秋も深まり始めたある日、ルークはふと思い立って、大きな籠を肩にかけて出発の準備をしていた。


「……そろそろ魚も脂がのってきた頃だしな。焼き魚に、あの醤油を垂らしたら……ごくり」


頭の中では、すでにパリッと焼き上がった魚の映像が流れている。


「にぃにぃ、どこへ行くのですか?」


麦わら帽子をかぶったミーナが、元気よくルークのそばにやってきた。


「魚釣りだよ。焼き魚が食べたくてな」


「わたしも行きますの!」


もちろん猫たちも、気配を察知してゾロゾロとついてくる。

にゃー、にゃー、と興奮した様子で足元をくるくると回る。


「……まあ、来るよな。

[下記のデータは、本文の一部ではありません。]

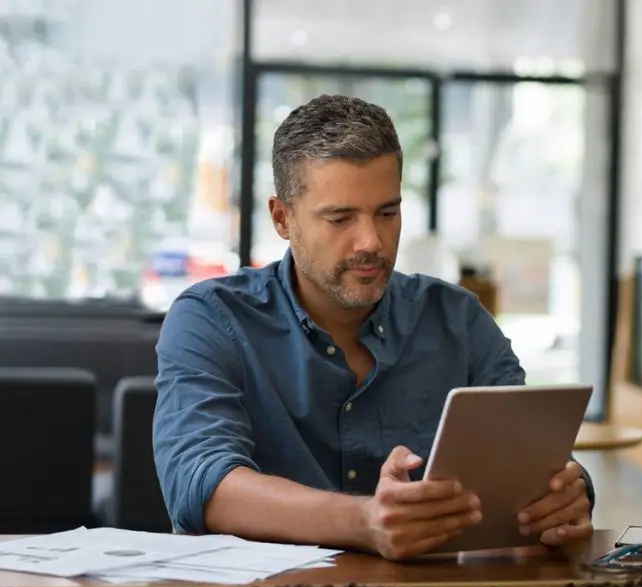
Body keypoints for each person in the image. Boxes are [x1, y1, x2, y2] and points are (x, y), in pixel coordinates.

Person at [153, 95, 595, 559]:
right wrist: (364, 522)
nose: (372, 242)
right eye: (341, 218)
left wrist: (566, 492)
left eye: (387, 213)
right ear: (282, 218)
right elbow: (200, 483)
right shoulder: (210, 319)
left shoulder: (458, 320)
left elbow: (529, 459)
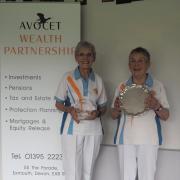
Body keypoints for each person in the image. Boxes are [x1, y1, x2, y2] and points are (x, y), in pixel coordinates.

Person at [111, 47, 169, 180]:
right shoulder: (122, 86)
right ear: (128, 65)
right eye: (132, 61)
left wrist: (157, 106)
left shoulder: (157, 86)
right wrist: (116, 109)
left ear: (148, 64)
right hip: (125, 139)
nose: (136, 64)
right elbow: (113, 115)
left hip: (149, 139)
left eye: (140, 61)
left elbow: (166, 116)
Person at [54, 41, 107, 180]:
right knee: (72, 172)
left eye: (89, 54)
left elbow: (103, 107)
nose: (85, 58)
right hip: (72, 129)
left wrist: (98, 113)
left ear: (94, 58)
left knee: (88, 172)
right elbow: (58, 103)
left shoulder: (99, 80)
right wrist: (70, 109)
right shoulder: (67, 77)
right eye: (81, 54)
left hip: (94, 130)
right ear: (76, 57)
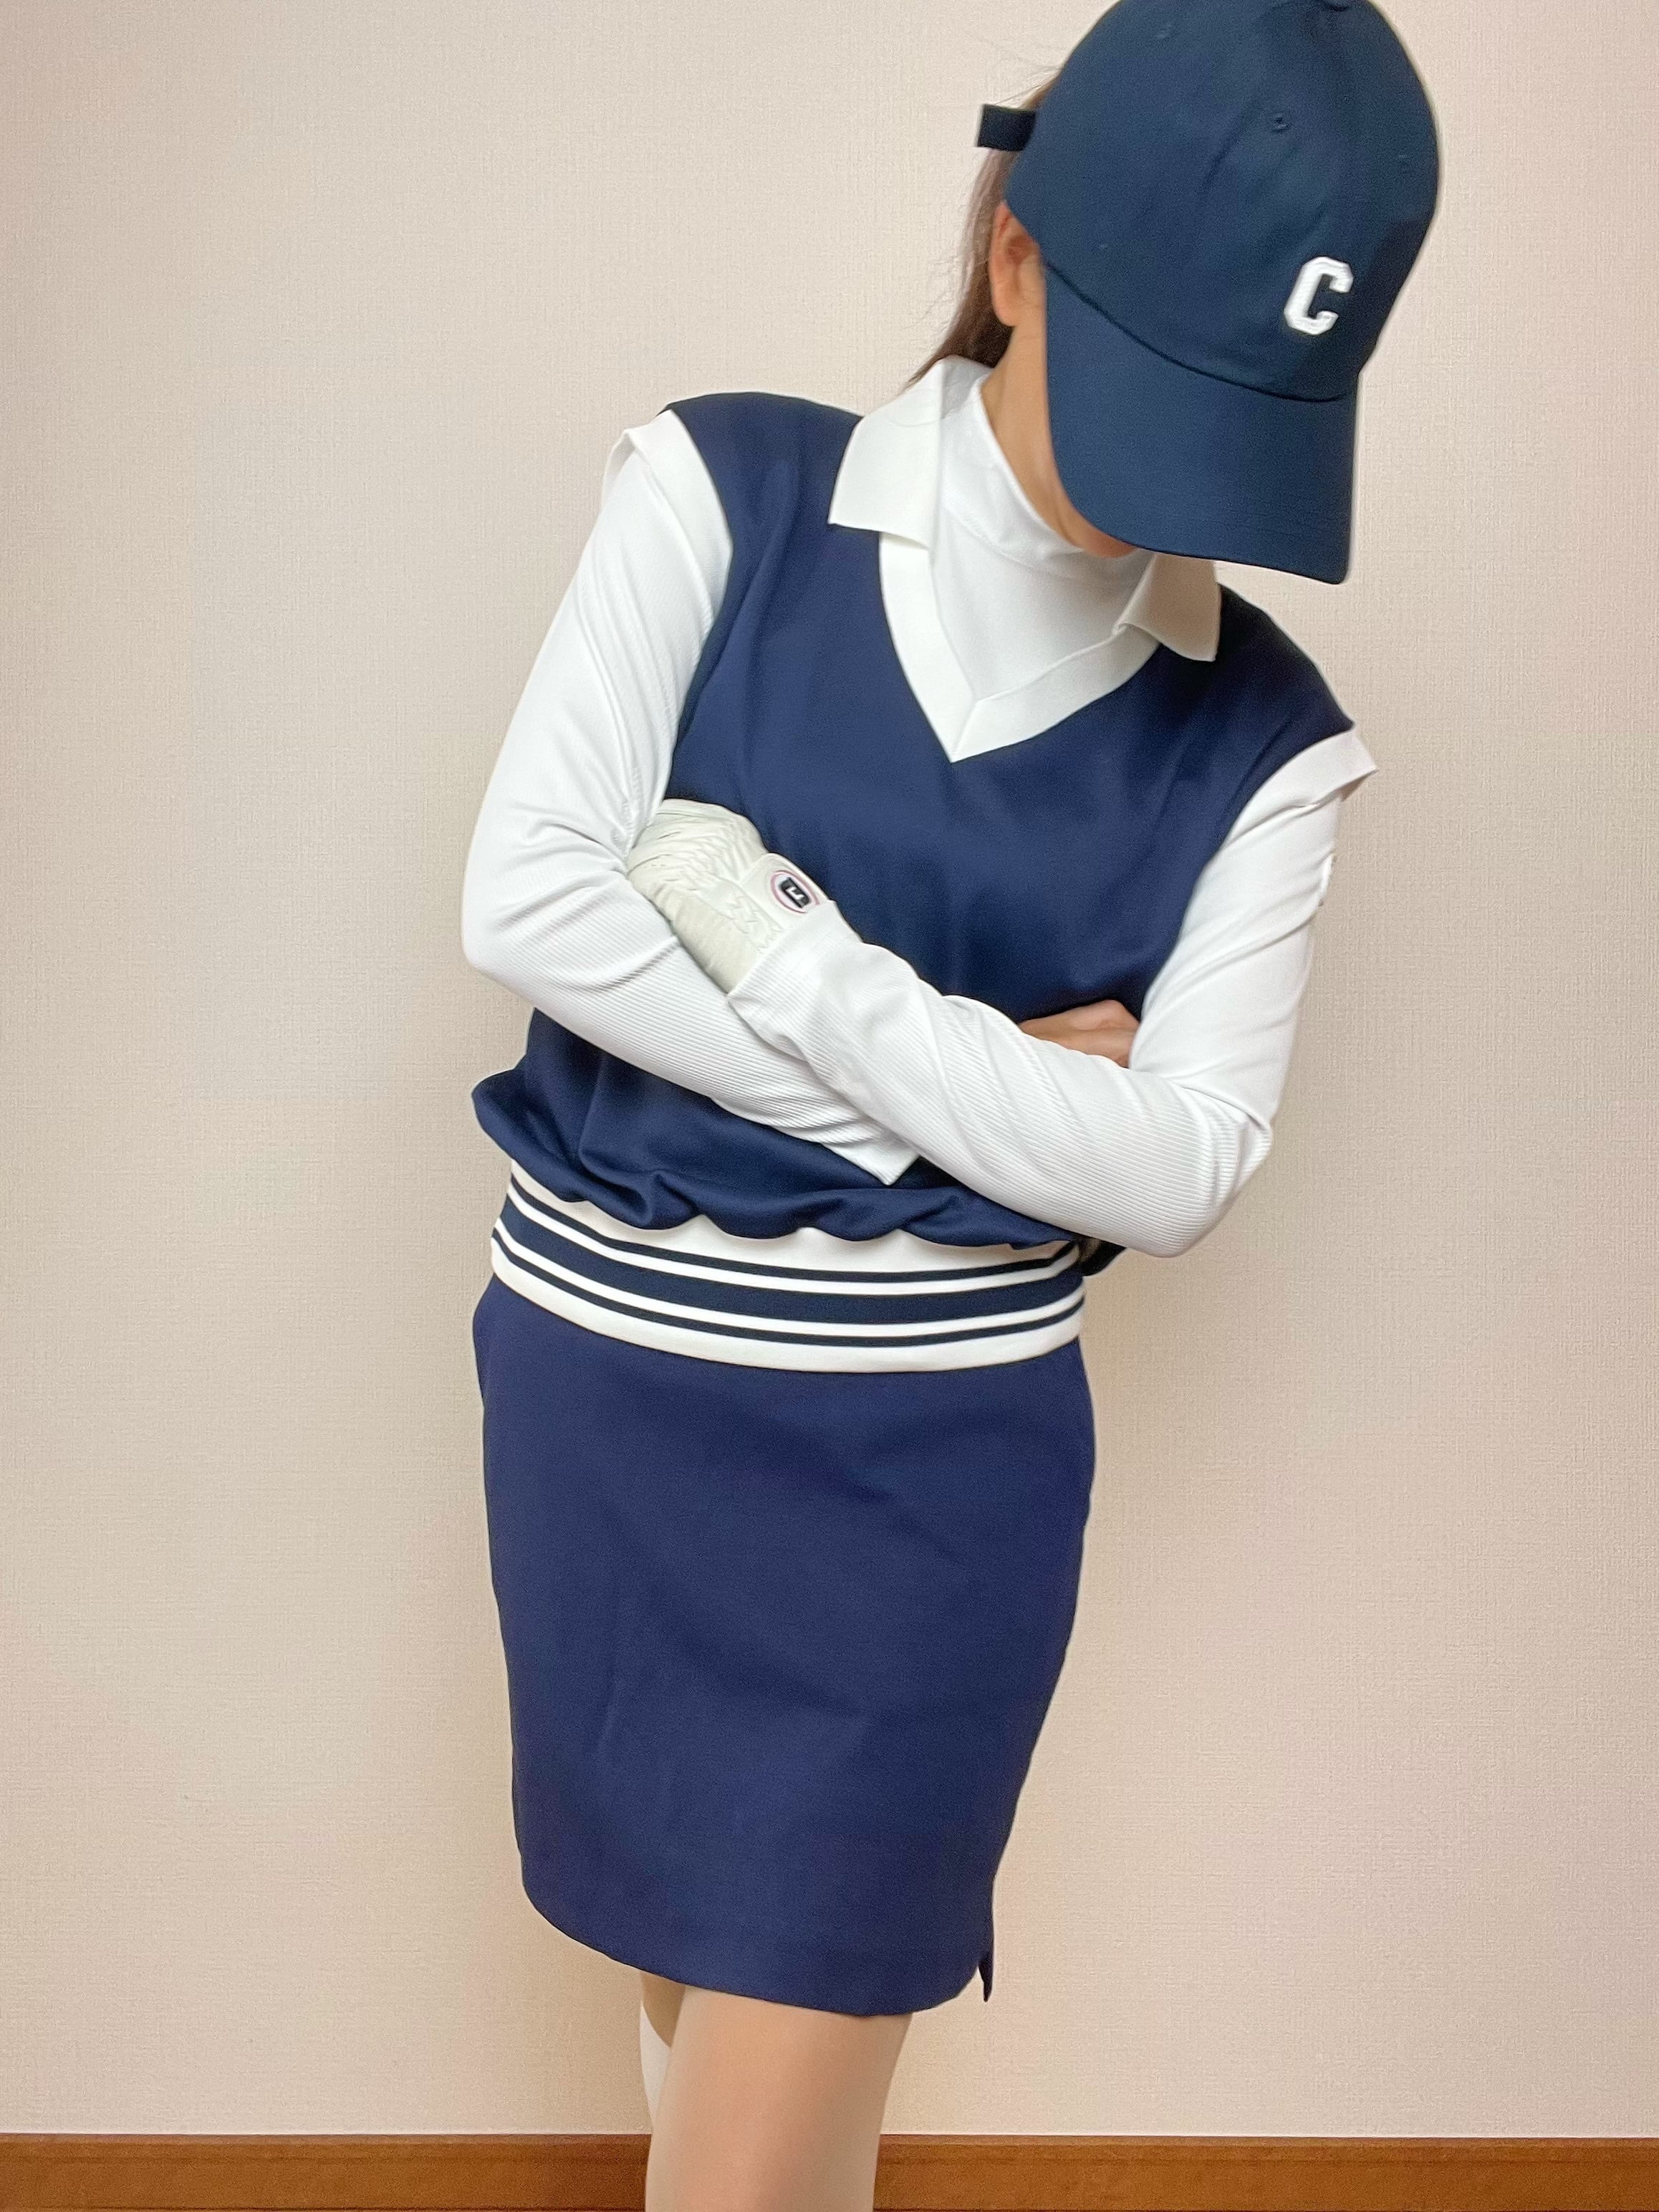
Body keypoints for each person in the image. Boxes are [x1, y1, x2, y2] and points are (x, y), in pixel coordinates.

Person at [461, 1, 1440, 2203]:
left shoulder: (1268, 742)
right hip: (609, 1405)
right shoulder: (715, 491)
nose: (1184, 488)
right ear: (1014, 257)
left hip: (929, 1485)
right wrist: (989, 1094)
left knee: (762, 2128)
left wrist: (778, 945)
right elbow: (529, 903)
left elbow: (1173, 1168)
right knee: (696, 2030)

うん、全員出発だ」


◆山の川でフィッシング!


山を少し登った先に、川の流れが穏やかな場所がある。

澄んだ水は底まで見えるほどで、時折、魚影がひらりと走る。


「よし、ここだ!」


ルークは竿を出して、じっと浮きを見つめる。

だが──。


……うんともすんとも、動かない。


「……おかしいな。餌も悪くないはず……」


その横で、水の中に飛び込んだのは、猫たちだった。

まるで川の主のごとく、バシャッと飛び込み、前足で魚をつかみ取っていく。


「にゃーっ! にゃにゃっ!」


次々と、魚を捕獲していく猫たち。その姿は、まるでどこかで見た熊の鮭漁。


「……なんかもう、俺いらない気がしてきた」


落ち込むルーク。


「にぃにぃ、ミーナも、木の実たくさん集めましたの!」


ミーナはしろと一緒に籠いっぱいの木の実を持って戻ってきた。


「お、おぉ……ありがとな」


◆夕暮れ、川辺の調理


日が傾き始めた頃、ルークは川辺に小さな焚き火を起こした。

猫たちが誇らしげに捕まえた魚を並べ、串に刺して炙る。


「さて、最後の仕上げだ……」


ルークは、自家製の醤油を取り出し、じゅわっと音を立てながら、焼けた魚に垂らした。

その香ばしい匂いが広がった瞬間──


「にゃっ! にゃにゃーっ! にゃー!!」


猫たちは一斉にフィーバー状態。

しっぽをぶんぶん振り回し、今にも火に飛び込まん勢いで騒ぎ出す。


「……こら! 火に近づくなって!」


「うるさいのです。静かに食べるのですっ」


ミーナが、ぴしっと注意を飛ばす。

すると猫たちは、反省したようにピタリと動きを止め、正座して待機。


「……ミーナ、お前、ほんとすごいな」


◆満腹と満足と、秋の夜


魚の焼ける匂いと、山の静けさが溶け合って、心地よい時間が流れる。

ルークは焼きあがった魚をひと口。


「……うまっ……醤油、すげぇな……」


ミーナは小さな口で魚をはむっとかじり、にっこりと笑った。


「おにぃ、また来ようね」


「おう、今度は俺が釣ってやるよ……きっとな」


その夜、川辺には笑い声と猫のゴロゴロ、そして醤油の香ばしい香りが、夜風に乗って漂っていた。